突き出されたのは葉っぱの形の、キーホルダーだった。

「…何、これ」

「…昨日、話してたキーホルダー。もらって」

手のひらに押し付けられたそれは。

「『Live for me 』…?」

「そう。オリーブの葉と、その文字を焼きつけたレジンっていうやつ。あたし、それ作るのすきなんだ」

すごくきらきらとしていて、まるで出会った時の彼女の瞳のようだった。

「自分のために、生きろって、こと…?」

「そう」

さっきからそう、しか言わない彼女を見やる。彼女はまっすぐと青い空を見上げていた。

「ゆーきは、自分を押しつけて、自分じゃない自分を、作ってる、って感じたんだ。だから何をいっても、誰が言ってもコトバが届かない。だから、本当の自分を出してあげて。自分のために生きて」

『ゆうきは、自分のために生きて』

母さんが小さい頃に僕に言ったコトバと、同じ…。

不思議な感覚に駆られ、黙りこくる。

「…どう、なのよ?なんか言いなさいよ」

まっすぐ、彼女を見つめる。

「うん。ありがとう。すごく、いいと思う」

心からの、感想を伝える。

「あっ…」

「え?」

「今の笑顔、不器用で、変、だけど、心から微笑んでた…っ!」

思わず頬をさわる。

「そう、かな」

「うん…!あたし、嬉しいなっ!」

彼女の笑顔はとびきり、きらきらしていて、素直だと、感じた。

「…ありがとう、ほのか。これからも、一緒に、いてくれる…?」

なぜか、そんなコトバがでてきた。えまって、恥ずかしくないこれ?!

「…っ!!もちろん!あたしは、これからもゆーきの味方なんだから!」

にっこり笑って走り寄る彼女に見惚れていた。


ちゅっ


「…っはぁっ!?」

「えっへへ?すきあり〜」

「ばかっ!!」

そうだね、母さん。僕はあなたに喜んで欲しくて、いい子になろうとしてた。けど、あなたの本当に喜ぶことは『僕らしく、生きること』なんだね。ほのかのおかげで、気づけたよ。ありがとう。僕もこれから色々としんどそうだけど、頑張ってみる。だから、母さんも頑張って目を覚まして。
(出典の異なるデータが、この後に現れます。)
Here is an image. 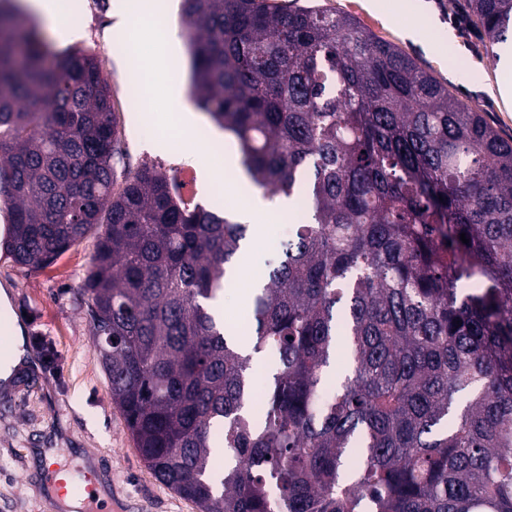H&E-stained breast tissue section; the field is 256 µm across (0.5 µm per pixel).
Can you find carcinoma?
<instances>
[{"label": "carcinoma", "mask_w": 512, "mask_h": 512, "mask_svg": "<svg viewBox=\"0 0 512 512\" xmlns=\"http://www.w3.org/2000/svg\"><path fill=\"white\" fill-rule=\"evenodd\" d=\"M182 12L196 105L258 186L311 211L249 298L251 347L211 308L247 225L189 206L154 168L116 185L95 55L53 51L12 0L0 247L46 266L105 225L86 292L112 402L199 512H512V143L350 14L275 0ZM464 16L492 45L512 39V0H465ZM263 355L276 367L255 409Z\"/></svg>", "instance_id": "cac0c4a2"}]
</instances>
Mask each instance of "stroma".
I'll return each instance as SVG.
<instances>
[{
    "label": "stroma",
    "instance_id": "1",
    "mask_svg": "<svg viewBox=\"0 0 512 512\" xmlns=\"http://www.w3.org/2000/svg\"><path fill=\"white\" fill-rule=\"evenodd\" d=\"M323 8L358 18L379 38L395 44L416 59L420 67L447 83L449 90L476 106L485 119L512 140V96L497 90L501 64L483 39L464 35L448 9V0H378L379 9L366 0H316ZM117 0H79L80 22L65 33L45 30L54 50L80 47L93 53L107 77L118 121L121 153L114 161L117 177L149 166L172 179L177 196L190 205L225 211L232 221L241 214L230 206L235 192L233 175L212 178L209 158L216 146L202 141L180 155L156 117L173 110L162 93L149 107L154 115L140 119L127 92L131 64L125 52L126 33L117 25ZM418 7V22L438 44L430 51L406 39L386 16L391 5ZM165 20L178 38L175 54L155 85L173 83L190 89V60L181 0H158ZM267 209L255 212L262 225L260 249L275 251L285 241L288 225L298 223L297 210L278 214L275 195L265 194ZM96 237L62 254L52 264L30 268L14 262L0 250V289L10 294V313L0 312V329L22 326L28 354L19 366L13 387H0V512H64L63 501L49 484L47 459L67 465L73 482H81L85 468L100 476L112 512H199L191 501L161 483L142 461L112 401L108 379L99 363L89 323V298L84 289Z\"/></svg>",
    "mask_w": 512,
    "mask_h": 512
}]
</instances>
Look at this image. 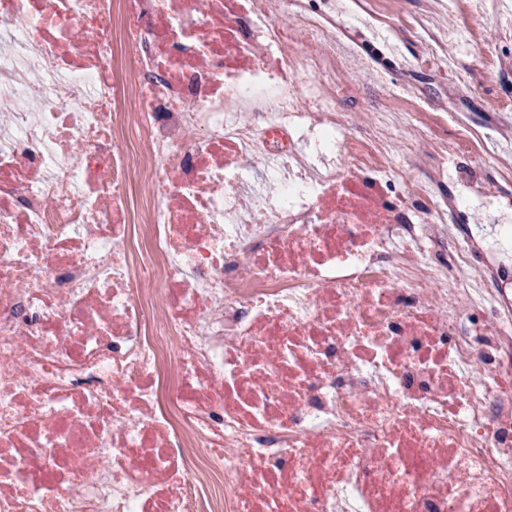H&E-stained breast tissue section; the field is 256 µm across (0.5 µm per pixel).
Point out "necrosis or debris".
Instances as JSON below:
<instances>
[{
    "label": "necrosis or debris",
    "mask_w": 512,
    "mask_h": 512,
    "mask_svg": "<svg viewBox=\"0 0 512 512\" xmlns=\"http://www.w3.org/2000/svg\"><path fill=\"white\" fill-rule=\"evenodd\" d=\"M377 35L0 0V512H512V165L472 84L447 137L387 110L336 52Z\"/></svg>",
    "instance_id": "4bbe7bcc"
}]
</instances>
「ゆーきーっ!一時間目始まってるし、サボんなーいっ?」

「…うんっ」

回り道かもしれなくても、ね。

そんなポエマーじみたことを考えながら、そっけない鍵にそっと、ほのかからのキーホルダーをつけてのんびりと見上げた空の、とても青かったことと、きらきらしていたことは、1番の、思い出。